__Aim of the exercise__.
Set down all of the records exactly, leaving none out.

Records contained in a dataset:

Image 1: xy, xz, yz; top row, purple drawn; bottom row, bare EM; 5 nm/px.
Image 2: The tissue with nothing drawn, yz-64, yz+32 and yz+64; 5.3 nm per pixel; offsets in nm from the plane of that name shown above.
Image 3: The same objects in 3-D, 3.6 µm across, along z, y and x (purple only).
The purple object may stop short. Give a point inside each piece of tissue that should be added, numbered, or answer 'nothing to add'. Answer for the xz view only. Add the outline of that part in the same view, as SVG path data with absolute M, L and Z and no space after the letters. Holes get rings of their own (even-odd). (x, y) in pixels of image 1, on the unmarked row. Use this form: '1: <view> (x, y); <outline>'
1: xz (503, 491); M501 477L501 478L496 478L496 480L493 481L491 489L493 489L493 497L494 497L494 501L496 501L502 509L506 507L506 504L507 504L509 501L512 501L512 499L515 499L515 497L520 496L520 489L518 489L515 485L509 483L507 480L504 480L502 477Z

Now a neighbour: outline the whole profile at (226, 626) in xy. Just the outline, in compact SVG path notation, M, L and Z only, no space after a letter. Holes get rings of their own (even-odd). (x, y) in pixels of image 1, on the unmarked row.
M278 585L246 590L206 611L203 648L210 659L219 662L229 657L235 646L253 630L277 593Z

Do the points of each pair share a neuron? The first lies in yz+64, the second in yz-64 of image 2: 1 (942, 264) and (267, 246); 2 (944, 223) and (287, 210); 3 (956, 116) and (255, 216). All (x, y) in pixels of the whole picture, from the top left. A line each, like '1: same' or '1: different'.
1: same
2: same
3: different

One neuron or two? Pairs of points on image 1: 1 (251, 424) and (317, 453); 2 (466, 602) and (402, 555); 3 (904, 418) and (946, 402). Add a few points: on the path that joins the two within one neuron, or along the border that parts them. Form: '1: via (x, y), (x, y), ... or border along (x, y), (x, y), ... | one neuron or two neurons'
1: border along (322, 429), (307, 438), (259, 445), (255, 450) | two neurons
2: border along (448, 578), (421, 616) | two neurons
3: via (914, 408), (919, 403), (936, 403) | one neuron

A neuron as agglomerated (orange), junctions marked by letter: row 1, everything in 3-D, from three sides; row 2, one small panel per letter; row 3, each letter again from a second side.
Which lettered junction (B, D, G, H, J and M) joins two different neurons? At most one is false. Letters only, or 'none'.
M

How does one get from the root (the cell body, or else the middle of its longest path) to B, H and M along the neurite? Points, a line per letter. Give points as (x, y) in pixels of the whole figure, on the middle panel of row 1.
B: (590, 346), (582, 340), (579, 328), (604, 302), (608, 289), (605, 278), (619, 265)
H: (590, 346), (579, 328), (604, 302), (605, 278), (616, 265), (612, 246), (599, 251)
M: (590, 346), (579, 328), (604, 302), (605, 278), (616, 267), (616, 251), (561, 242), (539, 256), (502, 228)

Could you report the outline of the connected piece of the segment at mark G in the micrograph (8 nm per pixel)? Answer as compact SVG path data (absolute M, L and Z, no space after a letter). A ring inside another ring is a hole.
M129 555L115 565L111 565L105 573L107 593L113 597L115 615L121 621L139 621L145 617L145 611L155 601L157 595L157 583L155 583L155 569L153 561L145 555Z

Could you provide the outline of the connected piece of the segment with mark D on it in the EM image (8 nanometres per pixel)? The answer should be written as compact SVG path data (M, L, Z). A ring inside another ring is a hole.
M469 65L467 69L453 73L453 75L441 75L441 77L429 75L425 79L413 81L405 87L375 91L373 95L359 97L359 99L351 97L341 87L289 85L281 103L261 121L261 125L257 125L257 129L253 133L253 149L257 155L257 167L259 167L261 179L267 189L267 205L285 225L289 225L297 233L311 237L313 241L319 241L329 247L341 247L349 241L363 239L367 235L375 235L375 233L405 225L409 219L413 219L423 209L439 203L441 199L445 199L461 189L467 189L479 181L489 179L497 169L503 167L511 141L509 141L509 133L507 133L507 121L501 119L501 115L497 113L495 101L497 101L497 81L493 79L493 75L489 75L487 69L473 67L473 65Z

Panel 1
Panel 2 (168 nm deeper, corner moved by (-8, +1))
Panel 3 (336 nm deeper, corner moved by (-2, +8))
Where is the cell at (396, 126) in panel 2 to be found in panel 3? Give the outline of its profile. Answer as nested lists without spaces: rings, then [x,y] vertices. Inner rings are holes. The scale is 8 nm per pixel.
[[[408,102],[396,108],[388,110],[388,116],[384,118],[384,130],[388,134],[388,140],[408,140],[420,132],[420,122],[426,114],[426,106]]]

__Solved exercise__.
Image 1: xy, xz, yz; top row, purple drawn; bottom row, bare EM; 5 nm/px.
Image 2: The tissue with nothing drawn, yz-64, yz+32 and yz+64; 5.3 nm per pixel; offsets in nm from the plane of that name shown above.
Image 3: The same objects in 3-D, 3.6 µm across, along z, y and x (purple only).
The purple object may stop short. Give a point inside each piece of tissue that should be added, numbered, or answer 'nothing to add'. Answer for the xz view only. Add the outline of that part in the same view, as SVG path data with absolute M, L and Z and no space after the letters. Holes get rings of their own (even-odd). (x, y) in pixels of image 1, on the unmarked row. Use this form: '1: <view> (x, y); <outline>'
1: xz (503, 491); M501 477L501 478L496 478L496 480L493 481L491 489L493 489L493 497L494 497L494 501L496 501L502 509L506 507L506 504L507 504L509 501L512 501L512 499L515 499L515 497L520 496L520 489L518 489L515 485L509 483L507 480L504 480L502 477Z

Now a neighbour: outline the whole profile at (226, 626) in xy. Just the outline, in compact SVG path notation, M, L and Z only, no space after a letter. Holes get rings of their own (even-odd). (x, y) in pixels of image 1, on the unmarked row.
M278 585L246 590L206 611L203 648L210 659L219 662L229 657L235 646L253 630L277 593Z

Do the points of each pair share a neuron? The first lies in yz+64, the second in yz-64 of image 2: 1 (942, 264) and (267, 246); 2 (944, 223) and (287, 210); 3 (956, 116) and (255, 216). All (x, y) in pixels of the whole picture, from the top left. A line each, like '1: same' or '1: different'.
1: same
2: same
3: different

One neuron or two? Pairs of points on image 1: 1 (251, 424) and (317, 453); 2 (466, 602) and (402, 555); 3 (904, 418) and (946, 402). Add a few points: on the path that joins the two within one neuron, or along the border that parts them. Form: '1: via (x, y), (x, y), ... or border along (x, y), (x, y), ... | one neuron or two neurons'
1: border along (322, 429), (307, 438), (259, 445), (255, 450) | two neurons
2: border along (448, 578), (421, 616) | two neurons
3: via (914, 408), (919, 403), (936, 403) | one neuron

A neuron as agglomerated (orange), junctions marked by letter: row 1, everything in 3-D, from three sides; row 2, one small panel per letter; row 3, each letter again from a second side.
Which lettered junction (B, D, G, H, J and M) joins two different neurons? At most one is false. Letters only, or 'none'.
M

How does one get from the root (the cell body, or else the middle of its longest path) to B, H and M along the neurite? Points, a line per letter. Give points as (x, y) in pixels of the whole figure, on the middle panel of row 1.
B: (590, 346), (582, 340), (579, 328), (604, 302), (608, 289), (605, 278), (619, 265)
H: (590, 346), (579, 328), (604, 302), (605, 278), (616, 265), (612, 246), (599, 251)
M: (590, 346), (579, 328), (604, 302), (605, 278), (616, 267), (616, 251), (561, 242), (539, 256), (502, 228)

Could you report the outline of the connected piece of the segment at mark G in the micrograph (8 nm per pixel)? Answer as compact SVG path data (absolute M, L and Z, no space after a letter). A ring inside another ring is a hole.
M129 555L115 565L111 565L105 573L107 593L113 597L115 615L121 621L139 621L145 617L145 611L155 601L157 595L157 583L155 583L155 569L153 561L145 555Z

Could you provide the outline of the connected piece of the segment with mark D on it in the EM image (8 nanometres per pixel)? The answer should be written as compact SVG path data (M, L, Z). A ring inside another ring is a hole.
M469 65L467 69L453 73L453 75L441 75L441 77L429 75L425 79L413 81L405 87L375 91L373 95L359 97L359 99L351 97L341 87L289 85L281 103L261 121L261 125L257 125L257 129L253 133L253 149L257 155L257 167L259 167L261 179L267 189L267 205L285 225L289 225L297 233L311 237L313 241L319 241L329 247L341 247L349 241L363 239L367 235L375 235L375 233L405 225L409 219L413 219L423 209L439 203L441 199L445 199L461 189L467 189L479 181L489 179L497 169L503 167L511 141L509 141L509 133L507 133L507 121L501 119L501 115L497 113L495 101L497 101L497 81L493 79L493 75L489 75L487 69L473 67L473 65Z

Panel 1
Panel 2 (168 nm deeper, corner moved by (-8, +1))
Panel 3 (336 nm deeper, corner moved by (-2, +8))
Where is the cell at (396, 126) in panel 2 to be found in panel 3? Give the outline of its profile. Answer as nested lists without spaces: rings, then [x,y] vertices. Inner rings are holes. The scale is 8 nm per pixel.
[[[408,102],[396,108],[388,110],[388,116],[384,118],[384,130],[388,134],[388,140],[408,140],[420,132],[420,122],[426,114],[426,106]]]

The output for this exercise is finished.